Image Credit: Courtesy of TIFF
During the post-screening Q&A of BLKNWS: Terms and Conditions, director Khalil Joseph cited Godard as a major influence and stated his regret that the man’s passing means this film will never get seen by him. The reference makes a lot of sense, as it was Serge Daney who claimed Godard’s pedagogy turns cinema (the scenographic cube) into a classroom, where the viewer is forced out of the comfort of passive images. No idea if Godard would’ve actually liked this film, but if there’s anything that the BLKNWS: Terms and Conditions is not, it is passive. An ocean (literally) form of collective conscience, featuring characters across time, in and out of sleep, flashing forward and backward in time, trying to process the roles they play in context of each other; a diverse range of topics are covered, like one’s going deeper and deeper down the rabbit hole while also taking drastic pivots at the same time.

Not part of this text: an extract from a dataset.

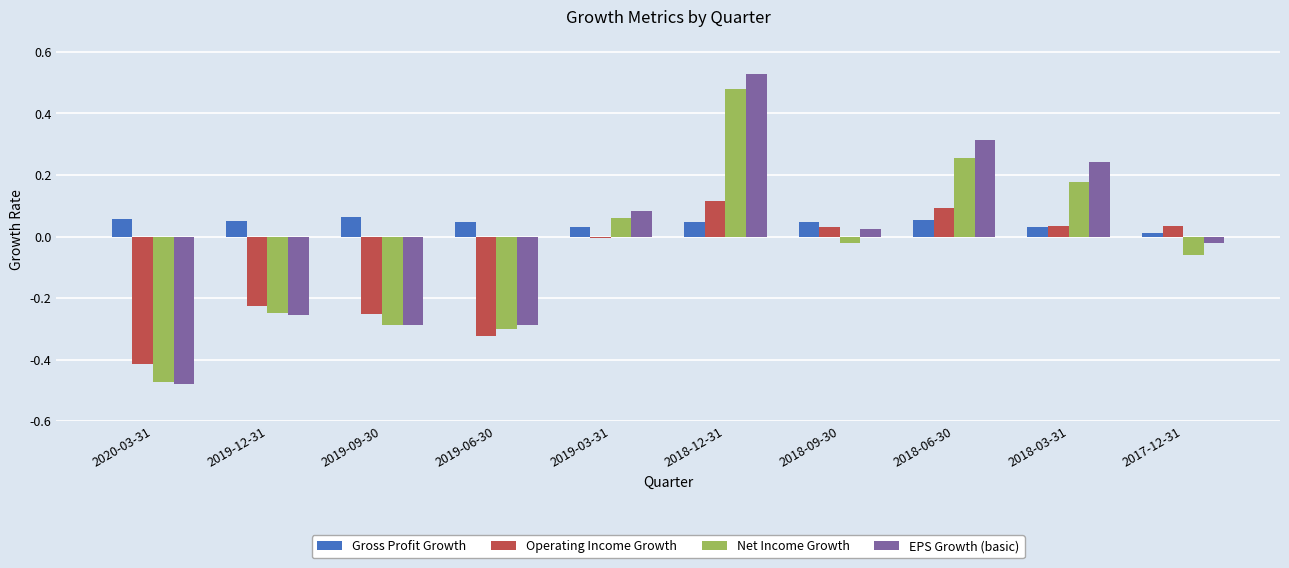

At which label does EPS Growth (basic) reach its peak?

2018-12-31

At times, the very confrontational dramaturgy – characters speaking directly into the camera, the decoupage deliberately splicing table conversations into disjointed units, and giant blocks of slogans that mark each smaller chapter – can be jarring and off-putting as a method of delivering information. But as I think of it more, Joseph is not that interested in lecturing or offering anything concrete as in a film like Ava DuVernay’s Origin. In fact, the overall project is very fluid, if not like torrents; always more interested in questioning than answering and not afraid of pointing out certain contradictions. A particularly trenchant passage is an inserted podcast interview where an entrepreneur is questioned for the role his ancestors played during the slave trade. This question is not there to serve as a guilty conscience -something basically useless- but to assert the interchangeability of roles of people across history; you would’ve most likely done the same if you were in that place at that time.

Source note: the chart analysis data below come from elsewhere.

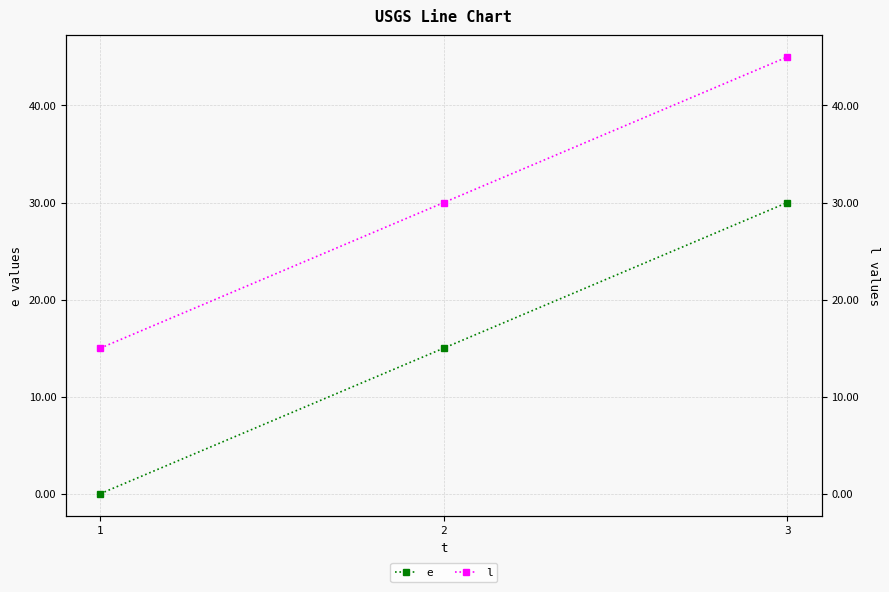

What value does the e series have at 3, to the nearest 5?

30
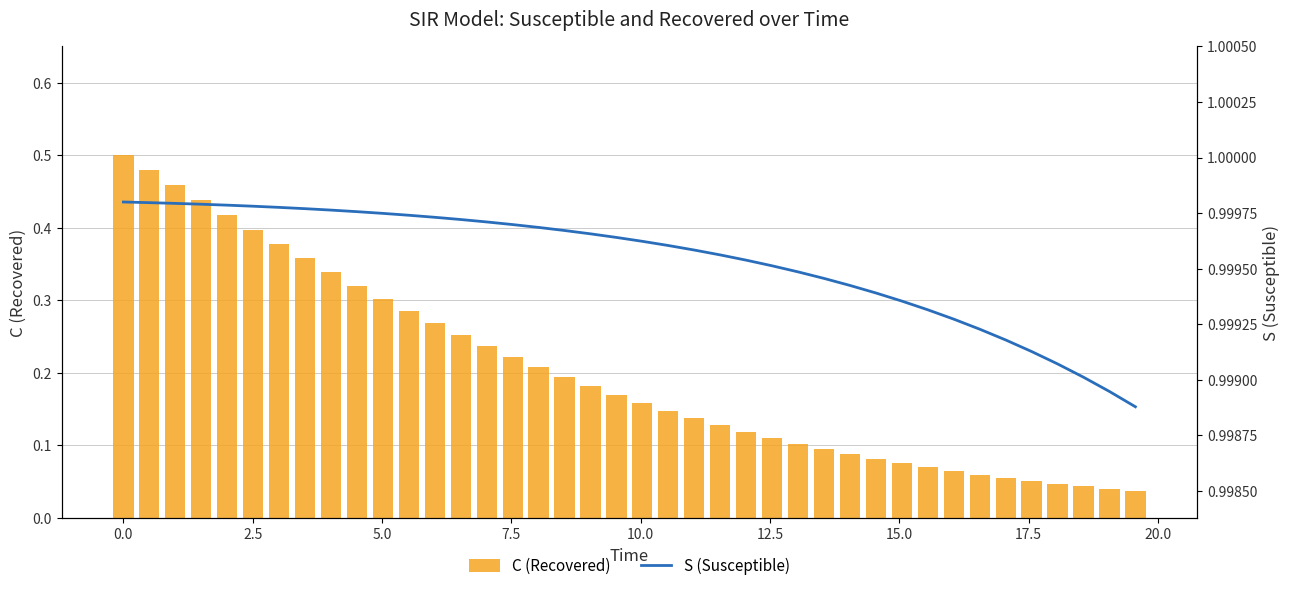

Reading right to left, what are all the values shown in this chart?

C (Recovered): 0.0	0.0	0.0	0.0	0.1	0.1	0.1	0.1	0.1	0.1	0.1	0.1	0.1	0.1	0.1	0.1	0.1	0.1	0.1	0.2	0.2	0.2	0.2	0.2	0.2	0.2	0.3	0.3	0.3	0.3	0.3	0.3	0.4	0.4	0.4	0.4	0.4	0.5	0.5	0.5
S (Susceptible): 1.0	1.0	1.0	1.0	1.0	1.0	1.0	1.0	1.0	1.0	1.0	1.0	1.0	1.0	1.0	1.0	1.0	1.0	1.0	1.0	1.0	1.0	1.0	1.0	1.0	1.0	1.0	1.0	1.0	1.0	1.0	1.0	1.0	1.0	1.0	1.0	1.0	1.0	1.0	1.0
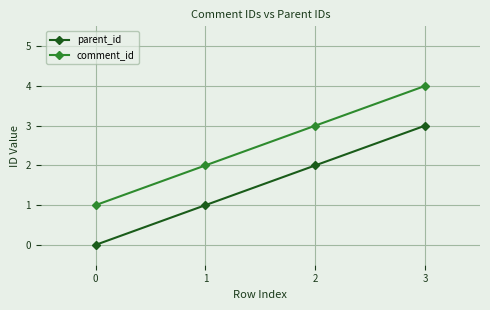

At which label is comment_id closest to 2?

1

So the key to Joseph’s celebration of this interchangeability is through the mix of everything that can be referenced and the refusal to be picky. There is a degree of levity brought to each subject that he encounters throughout the film – TikTok memes and podcasts stand on the same plane and operate on the same wavelength (pun intended) as Afro-futurism, museum exhibitions, and archival footage of important historical figures. All proven by the number of times the aspect ratio changes. From the discussion of slave ships comes the assembly of contemporary cargo ships, then the scientific facts of the decomposition of human bodies within the deep ocean. A reference is a reference, and how can a thought or a work of art be honest if we hold prejudice upon it in the first place?
During the Q&A, Joseph also mentions how he is trying to play the role of a trickster, like one of the African museum artifacts introduced during the film. For instance, the page numbers of the Africana Encyclopedia onscreen are actually all fabricated. Whereas Godard often introduces a free zone of discourses, Joseph also welcomes a sonically cohesive, but obfuscated chain of information that requires the audience to validate for themselves.
This is also quite a personal film, where Joseph inserts his own presence as interstitial subtitles. I feel like it is important for him to only exist as texts and lend the voices to historical figures and interviews, because the personal, at the end of the day, like everything else, is just a reference point for a further proliferation of references and citations. Everything is personal, so the personal can relate to everything; that’s how curiosities manage to carry on traditions, histories, and memories for future generations.